Les comptes de l’UE rejetés pour la 13ème année consécutive
La Cour des comptes n’a pas approuvé les comptes de l’UE pour la 13ème année consécutive. La plupart des grandsd domaines de dépense sont en effet critiqués.
La Cour des comptes n’a pas approuvé les comptes de l’UE pour la 13ème année consécutive. La plupart des grandsd domaines de dépense sont en effet critiqués.
En bref :
Le rapport de la cour des comptes européenne de 2006, publié hier, a relevé un faible contrôle interne du budget européen, à la fois par la Commission européenne et par les États membres. C’est la principale raison qui explique le rejet de 80% du budget par l’audit.
« Les erreurs affectant les transactions résultent, entre autres, de négligences, d’une méconnaissance des règles souvent complexes et de tentatives présumées de fraude au budget de l’UE », a déclaré le président de la Cour de comptes, Hubert Weber. « Je crois qu’il y a une forte attente des citoyens européens pour que l’argent de l’UE soit correctement géré et contrôlé, partout en Europe ».
Le montant du budget de la Commission était pour l’année dernière de 107 milliards d’euros.

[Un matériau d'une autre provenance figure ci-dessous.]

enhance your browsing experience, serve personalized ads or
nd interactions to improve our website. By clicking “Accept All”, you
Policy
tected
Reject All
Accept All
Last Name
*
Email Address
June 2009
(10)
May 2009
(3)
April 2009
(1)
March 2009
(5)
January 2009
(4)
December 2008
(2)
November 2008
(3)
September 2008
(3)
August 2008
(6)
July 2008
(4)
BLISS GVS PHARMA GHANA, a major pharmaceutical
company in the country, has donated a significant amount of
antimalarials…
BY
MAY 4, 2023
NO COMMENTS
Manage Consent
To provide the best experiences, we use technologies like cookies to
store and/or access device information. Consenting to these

Le rapport de la Cour des comptes, publié annuellement, met en avant des irrégularités dans certaines dépenses de l’exécutif européen.
Le rapport distingue des irrégularités de paiement structurelles à la Commission et d’autres liées à la politique agricole. 12% des aides régional n’ont pas été correctement utilisées, selon le rapport. A titre d’exemple, parmi les bénéficiaires des aides agricoles, figurent aujourd’hui des compagnies de chemin de fer, des clubs d’équitation, de golf, de loisir et des conseils municipaux.

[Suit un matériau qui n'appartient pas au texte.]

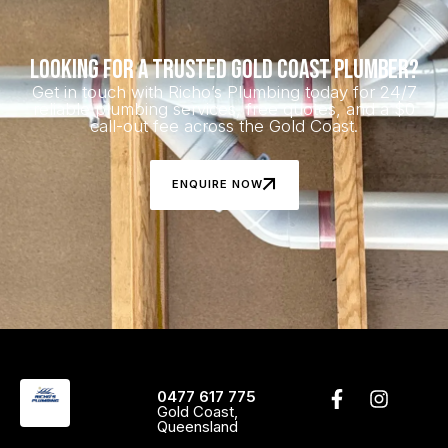
Looking for a Trusted Gold Coast Plumber?
Get in touch with Richo’s Plumbing today for 24/7
reliable plumbing services, free quotes, and a $0
call-out fee across the Gold Coast.
ENQUIRE NOW
0477 617 775
Gold Coast,
Queensland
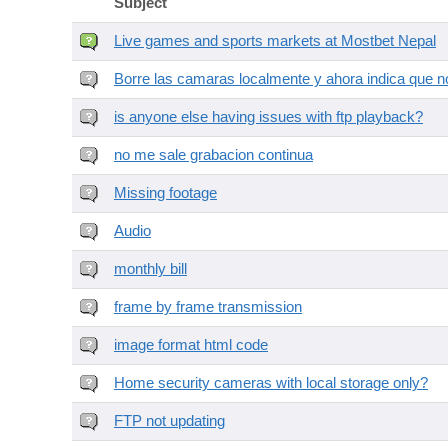
Subject
Live games and sports markets at Mostbet Nepal
Borre las camaras localmente y ahora indica que no
is anyone else having issues with ftp playback?
no me sale grabacion continua
Missing footage
Audio
monthly bill
frame by frame transmission
image format html code
Home security cameras with local storage only?
FTP not updating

Le rapport révèle aussi une réduction significative de la marge d’erreur dans l’estimation du cout total de la politique agricole commune (PAC). Les auditeurs ont salué les « efforts considérables » réalisés par la Commission pour améliorer la gestion de ses fonds, en particulier concernant l’efficacité du système de paiement unique.
Le vice-président de la Commission, Siim Kallas, a réagit à la publication du rapport et a tenu à souligner « le réel progrès » de l’exécutif européen, ajoutant qu’il était « heureux de voir que la Cour des comptes approuvait aujourd’hui à peu près 40% des paiements ». Il a fait remarquer qu’un tiers du budget avait été approuvé l’année dernière, alors que le chiffre n’était que de 6%, il y a trois ans de cela.
Siim Kallas a toutefois concédé que les fonds structurels constituaient un domaine problèmatique, tout en ajoutant que les États membres eux-mêmes devaient faire plus pour réduire les marges d’erreurs dans leur gestion.
Le président de la Cour, Hubert Weber, a conclu : « La Commission doit montrer l’exemple en accordant une attention particulière à la conception et au bon fonctionnement de ses propres systèmes de contrôle interne dans le domaine des fonds communautaires en gestion directe, à savoir les politiques internes et les actions extérieures ».